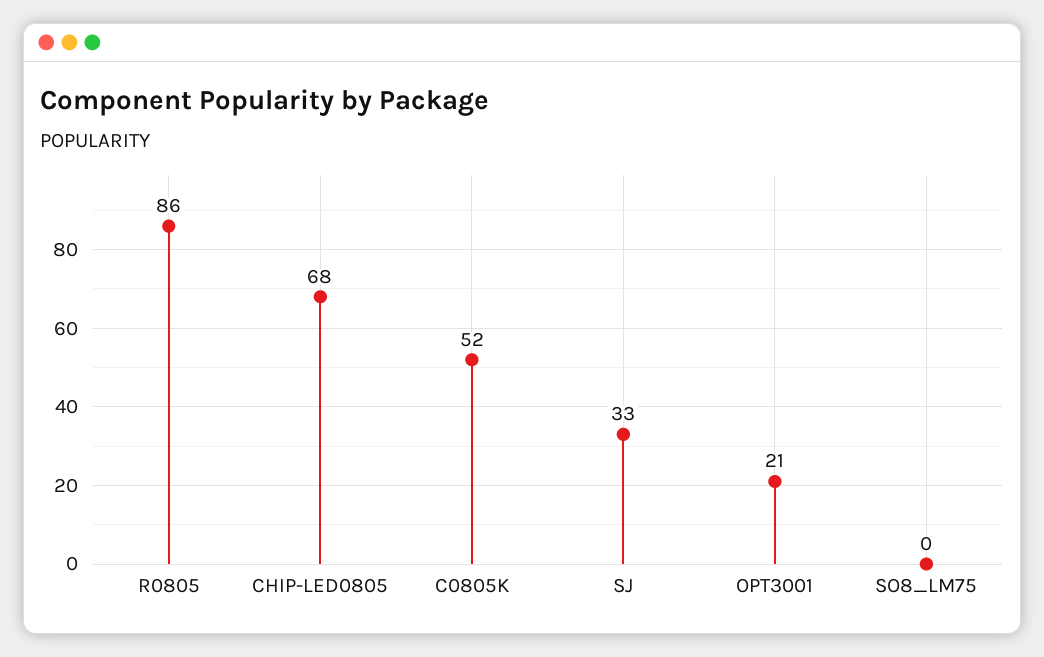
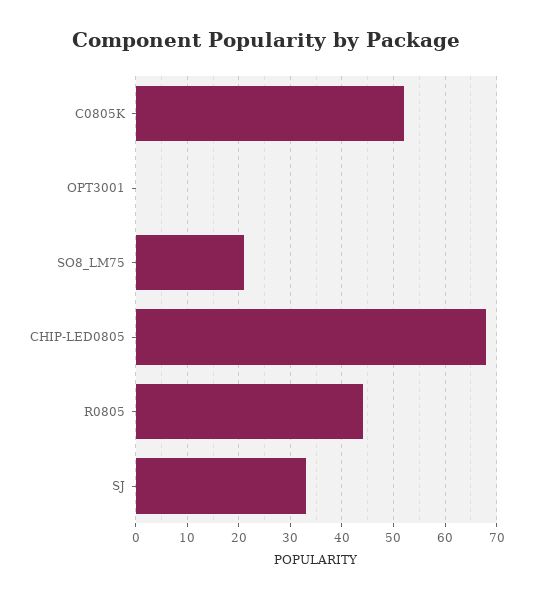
  {
-   "R0805": 86,
+   "R0805": 45,
    "CHIP-LED0805": 68,
    "C0805K": 52,
    "SJ": 33,
-   "OPT3001": 21,
+   "OPT3001": 0,
-   "SO8_LM75": 0
+   "SO8_LM75": 20
  }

● ● ● ● ● ● ●

Write out the data above in full and exactly, but without the pictures.

*Problem solution*
  {
-   "R0805": 86,
+   "R0805": 45,
    "CHIP-LED0805": 68,
    "C0805K": 52,
    "SJ": 33,
-   "OPT3001": 21,
+   "OPT3001": 0,
-   "SO8_LM75": 0
+   "SO8_LM75": 20
  }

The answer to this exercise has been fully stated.